Please format everything from the start of the data down to the line that contains "Förster Zell", both ends included, as a JSON list of strings with one string per line, leaving out blank lines.

*** Raw data Section Begins ***

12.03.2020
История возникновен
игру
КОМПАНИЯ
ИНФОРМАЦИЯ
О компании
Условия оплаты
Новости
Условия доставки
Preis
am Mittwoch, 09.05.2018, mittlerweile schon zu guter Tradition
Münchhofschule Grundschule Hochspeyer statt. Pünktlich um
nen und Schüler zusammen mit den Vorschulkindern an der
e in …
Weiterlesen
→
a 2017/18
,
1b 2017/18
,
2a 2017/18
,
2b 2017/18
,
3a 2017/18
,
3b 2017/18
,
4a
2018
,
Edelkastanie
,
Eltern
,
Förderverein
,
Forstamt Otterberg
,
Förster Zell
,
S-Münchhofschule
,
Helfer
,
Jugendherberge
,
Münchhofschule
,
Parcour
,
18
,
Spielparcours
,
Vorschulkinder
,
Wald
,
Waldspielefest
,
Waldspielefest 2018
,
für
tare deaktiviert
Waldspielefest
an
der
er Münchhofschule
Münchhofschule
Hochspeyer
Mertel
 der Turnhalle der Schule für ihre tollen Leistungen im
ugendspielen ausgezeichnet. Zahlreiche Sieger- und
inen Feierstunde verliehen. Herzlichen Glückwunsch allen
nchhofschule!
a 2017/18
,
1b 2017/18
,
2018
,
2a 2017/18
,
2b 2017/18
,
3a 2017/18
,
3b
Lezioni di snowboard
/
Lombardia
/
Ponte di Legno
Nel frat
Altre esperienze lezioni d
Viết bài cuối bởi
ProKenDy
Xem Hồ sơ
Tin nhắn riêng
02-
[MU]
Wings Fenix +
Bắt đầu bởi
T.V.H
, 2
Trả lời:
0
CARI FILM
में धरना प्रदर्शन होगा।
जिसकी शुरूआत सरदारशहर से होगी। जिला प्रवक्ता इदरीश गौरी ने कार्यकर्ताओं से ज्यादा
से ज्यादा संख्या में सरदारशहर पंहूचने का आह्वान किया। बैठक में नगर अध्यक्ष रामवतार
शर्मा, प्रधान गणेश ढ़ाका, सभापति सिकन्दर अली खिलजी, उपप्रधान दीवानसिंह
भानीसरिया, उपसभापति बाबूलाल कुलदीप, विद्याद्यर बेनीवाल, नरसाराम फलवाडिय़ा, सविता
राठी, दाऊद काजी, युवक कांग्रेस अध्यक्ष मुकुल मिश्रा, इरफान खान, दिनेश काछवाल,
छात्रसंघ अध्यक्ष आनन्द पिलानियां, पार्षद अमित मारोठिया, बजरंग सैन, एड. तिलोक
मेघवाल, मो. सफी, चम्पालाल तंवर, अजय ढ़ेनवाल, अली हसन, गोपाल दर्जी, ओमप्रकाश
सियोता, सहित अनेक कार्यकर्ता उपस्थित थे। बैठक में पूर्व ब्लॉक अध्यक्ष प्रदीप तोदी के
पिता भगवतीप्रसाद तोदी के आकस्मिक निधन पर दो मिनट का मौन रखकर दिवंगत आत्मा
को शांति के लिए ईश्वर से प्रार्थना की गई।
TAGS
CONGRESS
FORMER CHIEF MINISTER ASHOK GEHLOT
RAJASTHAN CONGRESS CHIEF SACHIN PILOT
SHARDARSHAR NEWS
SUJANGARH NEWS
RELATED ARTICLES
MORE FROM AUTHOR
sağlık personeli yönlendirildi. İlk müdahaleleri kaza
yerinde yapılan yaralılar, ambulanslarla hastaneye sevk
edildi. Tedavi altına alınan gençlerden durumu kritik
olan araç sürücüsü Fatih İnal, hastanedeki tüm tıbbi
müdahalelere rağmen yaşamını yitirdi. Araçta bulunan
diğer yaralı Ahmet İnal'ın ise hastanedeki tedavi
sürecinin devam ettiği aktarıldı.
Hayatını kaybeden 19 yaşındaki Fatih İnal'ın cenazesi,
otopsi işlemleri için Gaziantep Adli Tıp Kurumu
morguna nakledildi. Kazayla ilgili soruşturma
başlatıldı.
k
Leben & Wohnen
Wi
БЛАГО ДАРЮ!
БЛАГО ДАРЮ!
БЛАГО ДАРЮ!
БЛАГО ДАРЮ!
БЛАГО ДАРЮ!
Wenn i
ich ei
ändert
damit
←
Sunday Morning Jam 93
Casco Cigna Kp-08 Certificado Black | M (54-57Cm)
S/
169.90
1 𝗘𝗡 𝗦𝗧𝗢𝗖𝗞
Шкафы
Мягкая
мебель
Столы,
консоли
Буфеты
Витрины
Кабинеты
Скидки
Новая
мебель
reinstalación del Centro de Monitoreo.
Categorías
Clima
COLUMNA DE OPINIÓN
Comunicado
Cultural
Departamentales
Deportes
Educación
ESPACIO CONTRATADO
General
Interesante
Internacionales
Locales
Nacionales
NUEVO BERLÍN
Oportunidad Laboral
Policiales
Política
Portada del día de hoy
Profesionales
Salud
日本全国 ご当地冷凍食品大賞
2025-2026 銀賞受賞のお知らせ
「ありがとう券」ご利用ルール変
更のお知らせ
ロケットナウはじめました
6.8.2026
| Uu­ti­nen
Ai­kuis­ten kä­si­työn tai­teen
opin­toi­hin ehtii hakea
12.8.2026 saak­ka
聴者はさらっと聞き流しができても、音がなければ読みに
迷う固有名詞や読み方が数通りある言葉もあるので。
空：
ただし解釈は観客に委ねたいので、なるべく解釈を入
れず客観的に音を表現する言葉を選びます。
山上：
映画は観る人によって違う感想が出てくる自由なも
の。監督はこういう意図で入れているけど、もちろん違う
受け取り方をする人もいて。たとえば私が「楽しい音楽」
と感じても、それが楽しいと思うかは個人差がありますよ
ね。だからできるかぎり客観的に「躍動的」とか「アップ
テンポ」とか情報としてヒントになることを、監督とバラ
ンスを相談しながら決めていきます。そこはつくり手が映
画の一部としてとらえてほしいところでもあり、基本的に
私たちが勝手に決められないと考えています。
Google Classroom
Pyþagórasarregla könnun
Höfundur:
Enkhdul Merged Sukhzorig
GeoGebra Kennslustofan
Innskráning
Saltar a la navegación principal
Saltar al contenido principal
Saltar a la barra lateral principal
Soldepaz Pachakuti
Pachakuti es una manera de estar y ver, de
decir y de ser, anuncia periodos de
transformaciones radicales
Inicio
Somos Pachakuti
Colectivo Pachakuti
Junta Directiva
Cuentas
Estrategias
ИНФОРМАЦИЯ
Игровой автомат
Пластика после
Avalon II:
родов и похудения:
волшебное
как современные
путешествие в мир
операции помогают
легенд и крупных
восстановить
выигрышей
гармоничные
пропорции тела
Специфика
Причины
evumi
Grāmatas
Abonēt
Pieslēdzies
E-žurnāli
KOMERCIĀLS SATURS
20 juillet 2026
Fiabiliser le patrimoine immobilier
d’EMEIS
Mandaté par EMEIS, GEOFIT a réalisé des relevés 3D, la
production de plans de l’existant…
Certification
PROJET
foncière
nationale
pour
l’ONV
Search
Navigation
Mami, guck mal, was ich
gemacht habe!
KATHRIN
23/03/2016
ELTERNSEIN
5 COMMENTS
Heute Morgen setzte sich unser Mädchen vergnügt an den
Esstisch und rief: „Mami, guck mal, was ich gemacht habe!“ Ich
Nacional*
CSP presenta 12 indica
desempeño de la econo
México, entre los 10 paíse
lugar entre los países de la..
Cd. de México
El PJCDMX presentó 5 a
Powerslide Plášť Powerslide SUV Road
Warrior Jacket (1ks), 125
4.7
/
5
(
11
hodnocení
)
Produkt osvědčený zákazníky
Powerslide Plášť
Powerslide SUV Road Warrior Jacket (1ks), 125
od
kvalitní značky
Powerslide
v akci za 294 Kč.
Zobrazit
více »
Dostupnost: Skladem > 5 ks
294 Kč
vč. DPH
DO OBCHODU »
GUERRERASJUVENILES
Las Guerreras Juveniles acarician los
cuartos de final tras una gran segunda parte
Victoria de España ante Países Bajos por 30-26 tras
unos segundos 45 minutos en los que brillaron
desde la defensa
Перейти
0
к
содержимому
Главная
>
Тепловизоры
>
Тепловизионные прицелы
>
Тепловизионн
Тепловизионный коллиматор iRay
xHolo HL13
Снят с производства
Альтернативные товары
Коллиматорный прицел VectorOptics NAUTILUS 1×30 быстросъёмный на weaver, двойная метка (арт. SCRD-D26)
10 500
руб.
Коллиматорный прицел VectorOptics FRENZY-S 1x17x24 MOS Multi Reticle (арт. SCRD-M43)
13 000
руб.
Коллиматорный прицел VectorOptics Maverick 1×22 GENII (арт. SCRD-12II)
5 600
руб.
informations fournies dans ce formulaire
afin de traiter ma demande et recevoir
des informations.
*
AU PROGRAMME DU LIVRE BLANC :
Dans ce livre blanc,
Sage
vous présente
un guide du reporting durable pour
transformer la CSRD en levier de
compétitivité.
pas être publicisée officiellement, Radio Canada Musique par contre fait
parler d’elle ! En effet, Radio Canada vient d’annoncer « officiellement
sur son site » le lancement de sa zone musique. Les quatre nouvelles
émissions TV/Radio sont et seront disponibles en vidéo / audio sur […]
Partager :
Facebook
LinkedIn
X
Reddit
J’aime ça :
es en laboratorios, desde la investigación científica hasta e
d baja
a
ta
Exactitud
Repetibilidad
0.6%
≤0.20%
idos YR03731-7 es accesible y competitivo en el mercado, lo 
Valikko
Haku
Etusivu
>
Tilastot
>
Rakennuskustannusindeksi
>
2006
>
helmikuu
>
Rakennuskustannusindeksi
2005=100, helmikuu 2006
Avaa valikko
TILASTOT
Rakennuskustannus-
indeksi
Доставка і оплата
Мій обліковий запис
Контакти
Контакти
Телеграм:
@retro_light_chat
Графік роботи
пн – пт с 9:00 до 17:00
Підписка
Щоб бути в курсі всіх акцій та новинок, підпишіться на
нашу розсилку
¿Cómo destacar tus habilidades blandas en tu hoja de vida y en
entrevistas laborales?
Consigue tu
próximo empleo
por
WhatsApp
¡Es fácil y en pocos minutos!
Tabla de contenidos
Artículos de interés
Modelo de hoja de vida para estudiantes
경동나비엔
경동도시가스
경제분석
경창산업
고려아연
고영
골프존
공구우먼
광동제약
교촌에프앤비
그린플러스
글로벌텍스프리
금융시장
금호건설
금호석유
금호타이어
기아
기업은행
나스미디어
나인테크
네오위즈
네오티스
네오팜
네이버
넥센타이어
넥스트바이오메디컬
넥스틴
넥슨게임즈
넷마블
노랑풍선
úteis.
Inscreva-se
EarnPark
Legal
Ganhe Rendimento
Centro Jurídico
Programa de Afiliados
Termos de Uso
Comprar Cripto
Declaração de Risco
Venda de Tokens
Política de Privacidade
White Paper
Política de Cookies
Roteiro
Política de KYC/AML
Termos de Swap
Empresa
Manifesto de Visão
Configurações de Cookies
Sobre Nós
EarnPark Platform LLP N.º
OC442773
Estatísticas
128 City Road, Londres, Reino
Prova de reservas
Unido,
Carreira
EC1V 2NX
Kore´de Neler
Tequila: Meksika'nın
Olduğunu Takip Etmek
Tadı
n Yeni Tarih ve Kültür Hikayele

*** Raw data Section Ends ***

**Task result**
[
  "12.03.2020",
  "История возникновен",
  "игру",
  "КОМПАНИЯ",
  "ИНФОРМАЦИЯ",
  "О компании",
  "Условия оплаты",
  "Новости",
  "Условия доставки",
  "Preis",
  "am Mittwoch, 09.05.2018, mittlerweile schon zu guter Tradition",
  "Münchhofschule Grundschule Hochspeyer statt. Pünktlich um",
  "nen und Schüler zusammen mit den Vorschulkindern an der",
  "e in …",
  "Weiterlesen",
  "→",
  "a 2017/18",
  ",",
  "1b 2017/18",
  ",",
  "2a 2017/18",
  ",",
  "2b 2017/18",
  ",",
  "3a 2017/18",
  ",",
  "3b 2017/18",
  ",",
  "4a",
  "2018",
  ",",
  "Edelkastanie",
  ",",
  "Eltern",
  ",",
  "Förderverein",
  ",",
  "Forstamt Otterberg",
  ",",
  "Förster Zell"
]